#### [Task objective]
Copy the text of the data below word for word, leaving out the pictures.

Information Block Start

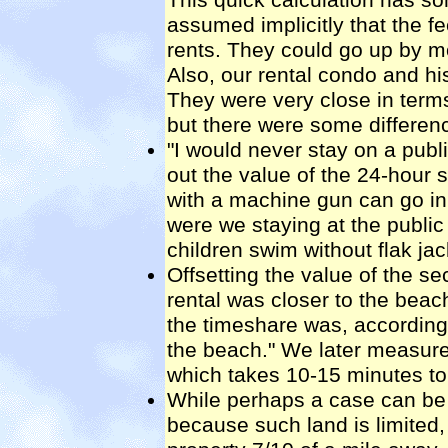
assumed implicitly that the fe
rents. They could go up by mo
Also, our rental condo and hi
They were very close in terms
but there were some differen
"I would never stay on a publ
out the value of the 24-hour 
with a machine gun can go in
were we staying at the public
children swim without flak jac
Offsetting the value of the se
rental was closer to the beac
the timeshare was, according
the beach." We later measured
which takes 10-15 minutes to
While perhaps a case can be 
because such land is limited, 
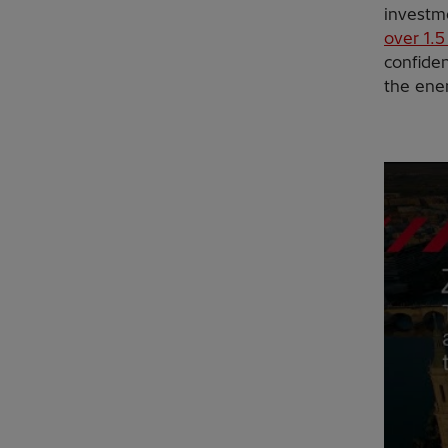
investme
over 1.5
confide
the ener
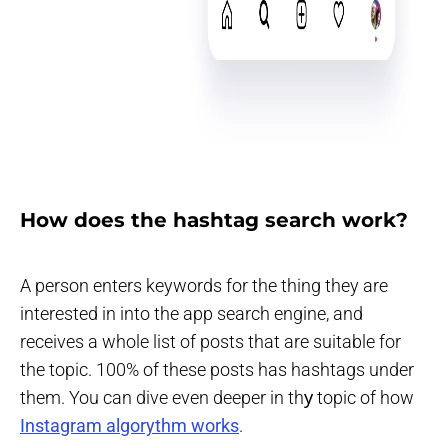
How does the hashtag search work?
A person enters keywords for the thing they are
interested in into the app search engine, and
receives a whole list of posts that are suitable for
the topic. 100% of these posts has hashtags under
them. You can dive even deeper in thу topic of how
Instagram algorythm works
.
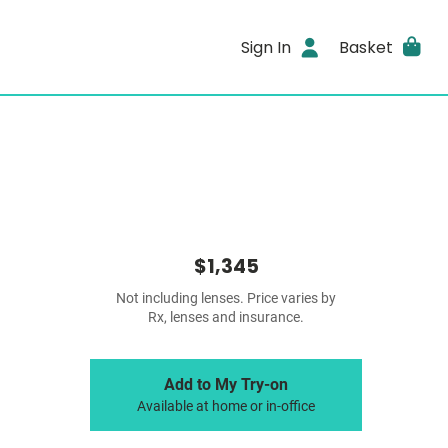
Sign In
Basket
$1,345
Not including lenses. Price varies by
Rx, lenses and insurance.
Add to My Try-on
Available at home or in-office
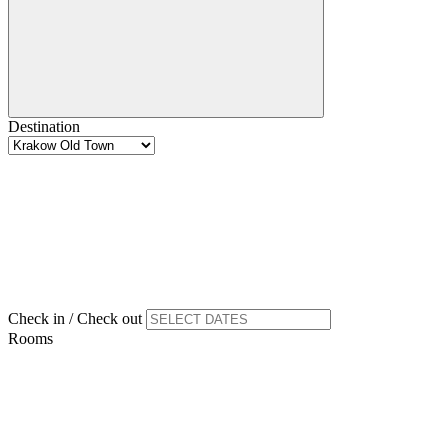
Destination
Check in / Check out
Rooms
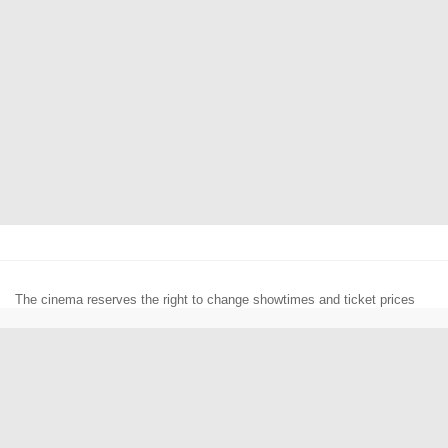
The cinema reserves the right to change showtimes and ticket prices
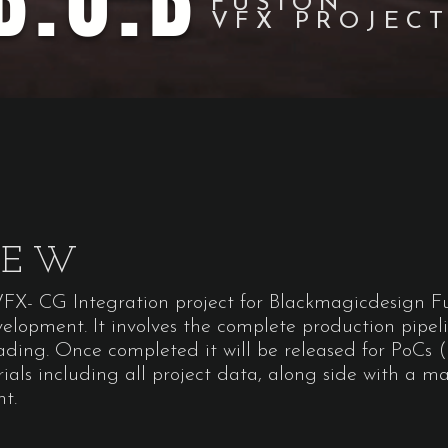
B.O.B
FUSION
VFX PROJEC
IEW
 VFX- CG Integration project for Blackmagicdesign 
evelopment. It involves the complete production pipel
ding. Once completed it will be released for PoCs (
rials including all project data, along side with a m
nt.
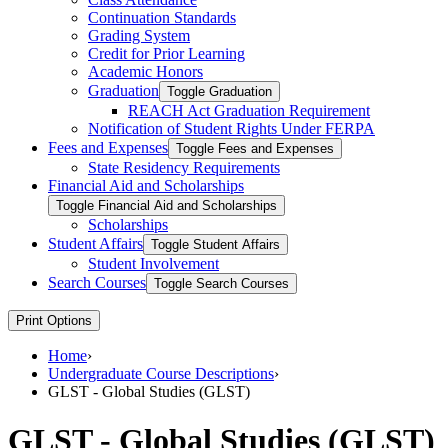
Continuation Standards
Grading System
Credit for Prior Learning
Academic Honors
Graduation
Toggle Graduation
REACH Act Graduation Requirement
Notification of Student Rights Under FERPA
Fees and Expenses
Toggle Fees and Expenses
State Residency Requirements
Financial Aid and Scholarships
Toggle Financial Aid and Scholarships
Scholarships
Student Affairs
Toggle Student Affairs
Student Involvement
Search Courses
Toggle Search Courses
Print Options
Home
›
Undergraduate Course Descriptions
›
GLST - Global Studies (GLST)
GLST - Global Studies (GLST)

Information Block End

#### [Exercise output]
assumed implicitly that the fe
rents. They could go up by mo
Also, our rental condo and hi
They were very close in terms
but there were some differen
"I would never stay on a publ
out the value of the 24-hour 
with a machine gun can go in
were we staying at the public
children swim without flak jac
Offsetting the value of the se
rental was closer to the beac
the timeshare was, according
the beach." We later measured
which takes 10-15 minutes to
While perhaps a case can be 
because such land is limited, 
investme
over 1.5
confide
the ener
How does the hashtag search work?
A person enters keywords for the thing they are
interested in into the app search engine, and
receives a whole list of posts that are suitable for
the topic. 100% of these posts has hashtags under
them. You can dive even deeper in thу topic of how
Instagram algorythm works
.
Sign In
Basket
$1,345
Not including lenses. Price varies by
Rx, lenses and insurance.
Add to My Try-on
Available at home or in-office
Destination
Check in / Check out
Rooms
The cinema reserves the right to change showtimes and ticket prices
B.O.B
FUSION
VFX PROJEC
IEW
 VFX- CG Integration project for Blackmagicdesign 
evelopment. It involves the complete production pipel
ding. Once completed it will be released for PoCs (
rials including all project data, along side with a m
nt.
Continuation Standards
Grading System
Credit for Prior Learning
Academic Honors
Graduation
Toggle Graduation
REACH Act Graduation Requirement
Notification of Student Rights Under FERPA
Fees and Expenses
Toggle Fees and Expenses
State Residency Requirements
Financial Aid and Scholarships
Toggle Financial Aid and Scholarships
Scholarships
Student Affairs
Toggle Student Affairs
Student Involvement
Search Courses
Toggle Search Courses
Print Options
Home
›
Undergraduate Course Descriptions
›
GLST - Global Studies (GLST)
GLST - Global Studies (GLST)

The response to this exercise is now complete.